AIM OF THE EXERCISE
Count the lines below that hold "pixel". Give the number without comment.

====== SOURCE DATA ======

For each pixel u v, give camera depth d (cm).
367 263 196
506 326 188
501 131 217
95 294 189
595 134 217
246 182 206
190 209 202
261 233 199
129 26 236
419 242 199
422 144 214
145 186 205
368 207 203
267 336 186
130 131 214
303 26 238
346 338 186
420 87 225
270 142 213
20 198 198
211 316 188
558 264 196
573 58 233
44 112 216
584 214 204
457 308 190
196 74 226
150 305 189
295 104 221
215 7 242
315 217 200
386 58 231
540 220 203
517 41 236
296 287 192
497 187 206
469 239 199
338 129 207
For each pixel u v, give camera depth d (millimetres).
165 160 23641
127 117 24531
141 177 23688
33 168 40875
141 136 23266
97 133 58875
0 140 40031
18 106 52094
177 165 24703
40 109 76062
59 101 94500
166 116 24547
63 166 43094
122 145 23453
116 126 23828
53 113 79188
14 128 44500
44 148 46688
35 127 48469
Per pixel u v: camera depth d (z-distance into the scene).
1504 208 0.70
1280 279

======
====== SOURCE DATA ======

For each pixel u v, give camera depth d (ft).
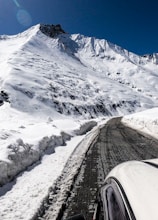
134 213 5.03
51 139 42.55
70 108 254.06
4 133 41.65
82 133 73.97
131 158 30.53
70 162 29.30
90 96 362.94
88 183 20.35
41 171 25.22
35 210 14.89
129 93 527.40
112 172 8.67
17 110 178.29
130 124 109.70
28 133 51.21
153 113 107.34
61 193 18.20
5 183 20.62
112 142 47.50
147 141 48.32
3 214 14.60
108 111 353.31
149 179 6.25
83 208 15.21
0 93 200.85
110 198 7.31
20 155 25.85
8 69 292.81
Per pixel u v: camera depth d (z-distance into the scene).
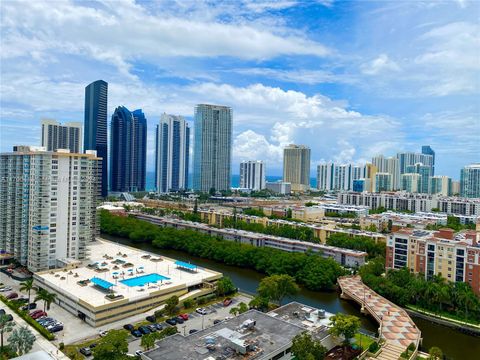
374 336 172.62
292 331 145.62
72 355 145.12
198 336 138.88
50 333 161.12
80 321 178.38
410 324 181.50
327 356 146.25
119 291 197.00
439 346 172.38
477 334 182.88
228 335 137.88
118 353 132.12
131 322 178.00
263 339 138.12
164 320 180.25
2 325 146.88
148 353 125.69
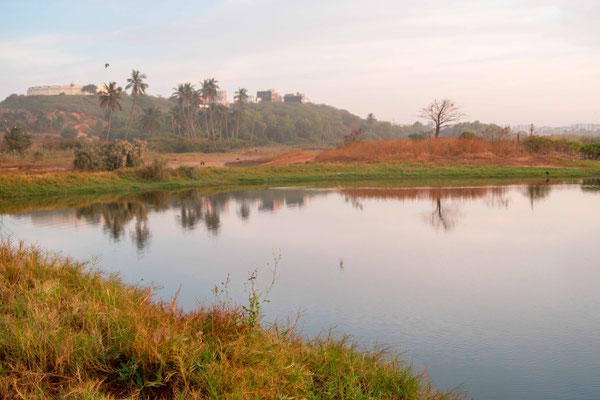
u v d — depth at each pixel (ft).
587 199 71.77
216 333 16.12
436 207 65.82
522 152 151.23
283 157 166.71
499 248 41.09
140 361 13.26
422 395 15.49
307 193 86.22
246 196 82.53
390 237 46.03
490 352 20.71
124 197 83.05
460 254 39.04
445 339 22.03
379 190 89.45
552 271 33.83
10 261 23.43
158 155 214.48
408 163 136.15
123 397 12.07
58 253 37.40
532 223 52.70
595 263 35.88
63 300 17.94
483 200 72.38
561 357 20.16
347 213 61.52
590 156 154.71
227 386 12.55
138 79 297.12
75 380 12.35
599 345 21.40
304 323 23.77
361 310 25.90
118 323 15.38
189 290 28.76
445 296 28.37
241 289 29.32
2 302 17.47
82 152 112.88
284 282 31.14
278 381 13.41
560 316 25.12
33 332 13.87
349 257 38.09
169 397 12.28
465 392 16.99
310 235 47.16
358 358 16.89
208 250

======

YOUR RESPONSE
6